Death Valley National Park

Death Valley National Park
Death Valley National Park is located close to the borders of Arizona and Nevada, but in terms of its flora, fauna, historical importance, and beauty, it is pure California in its ability to wow the visitor. The largest of the United States National Parks in terms of sheer space, Death Valley is nonetheless relatively uncrowded and filled with interesting areas to explore. A visit here can fill an entire week!

The area is historically important because of the borax deposits which were mined from 1883 to 1889. Borax is a mineral used in detergents, cosmetics, and fiberglass, as well as other industrial creations.
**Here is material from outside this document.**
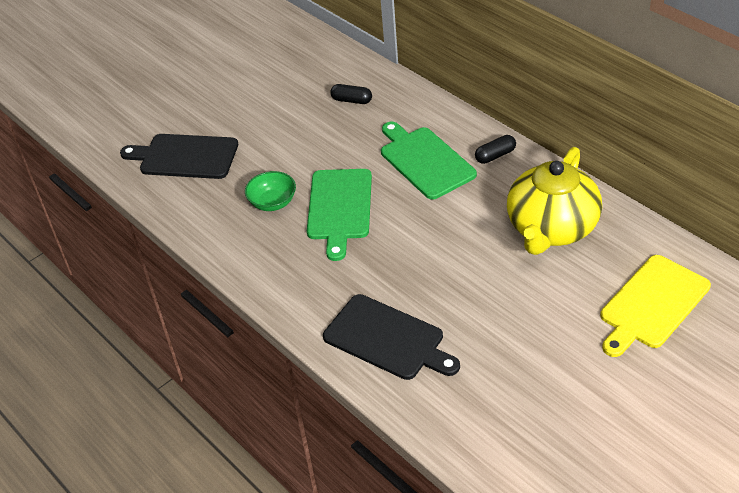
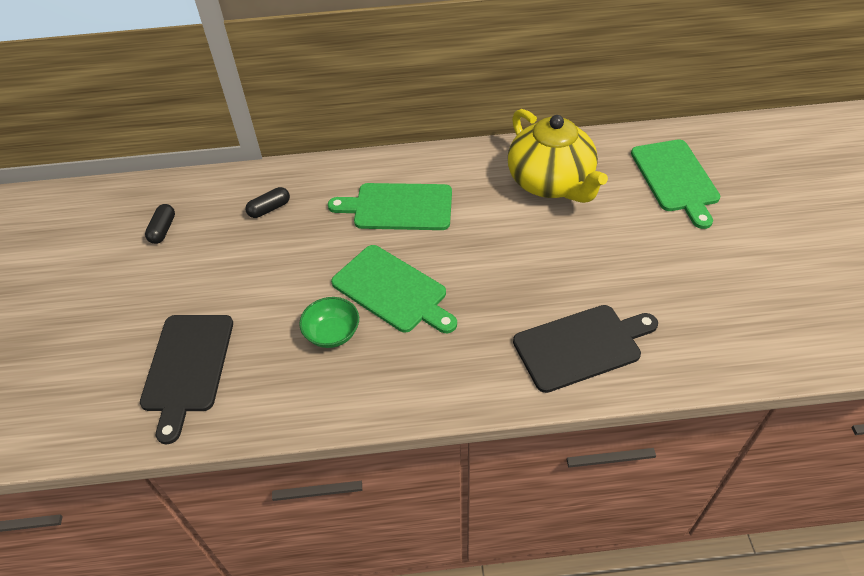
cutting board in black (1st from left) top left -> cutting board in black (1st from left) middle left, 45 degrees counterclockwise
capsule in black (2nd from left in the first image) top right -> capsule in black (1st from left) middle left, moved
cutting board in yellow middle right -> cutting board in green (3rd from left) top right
Found in the California and Nevada deserts, borax became famous because of the “Twenty Mule Borax Teams” which were used to move the crystals from the Harmony Borax Works in Death Valley to the railroad depot in Mojave, an arduous ten day journey. Visual advertising by this company became part of the national archetype of the American West. “Death Valley Days,” a radio show which began in the 1930’s and moved to television in 1952, further cemented this connection. A visit to the park will no doubt bring to mind images from one of these historical origins.

There is much to see at Death Valley. Most first-time visitors begin at the Visitor Center in the Furnace Creek area, where there are exhibits, a bookstore, a film, and evening programs. Beyond the center, there are scenic drives and viewpoints at Zabriskie Point, the original Harmony Borax Works (with preserved ruins, a wagon, and an interpretive trail), and scenic drives through places with names like Twenty Mule Team Canyon, Artist’s Drive, and the Devil’s Golf Course. Hiking can be found at Golden Canyon.

Beyond Furnace Creek, the Stovepipe Wells area beckons with the Mesquite Flat Sand Dunes, nearly one hundred feet of shifting sand. This is a fun area for play, and the photo opportunities are incredible. Close by, Mosaic Canyon offers single-file hiking and rock scrambling through tall marble walls. The Salt Creek area is home to a rare pupfish, best viewed during the spring via a short boardwalk. Titus Canyon contains a ghost town in addition to more geological beauty.

Death Valley has an extensive bird list, and those interested in adding to their life lists will find plenty to view. The spring offers both nesting sites and migratory visits from a number of species; in the fall, migration again brings many different birds to the park. Hiking and backpacking are also popular activities for those wanting to see the terrain on foot.

The National Park Service offers guided tours during the winter, including paleontological excursions for those interested in the pre-historic history of the area. It also sponsors star parties for those who wish to take advantage of the remote and dark setting and view the universe with a knowledgeable guide. Those interested should check the ranger program schedules.

There are nine campgrounds within the park, as well as four lodges at varying price points. The Furnace Creek Inn is only open during the winter; Stovepipe Wells Village, Furnace Creek Ranch, and the Panamint Springs Resort are open all year. There are restaurants at each of the lodges.

Because of the isolation and wildness of the area, it is important to observe safety precautions. The area is extremely dry and usually hot; visitors must carry water. Plan on doing a fair amount of driving, and steer clear of rodents carrying hantavirus. Not all of the residents are friendly towards visitors; the NPS cautions against trespassing on areas used in the cultivation of marijuana. Above all, remember that cell phones do not work this far from civilization, and do not depend on them for safety.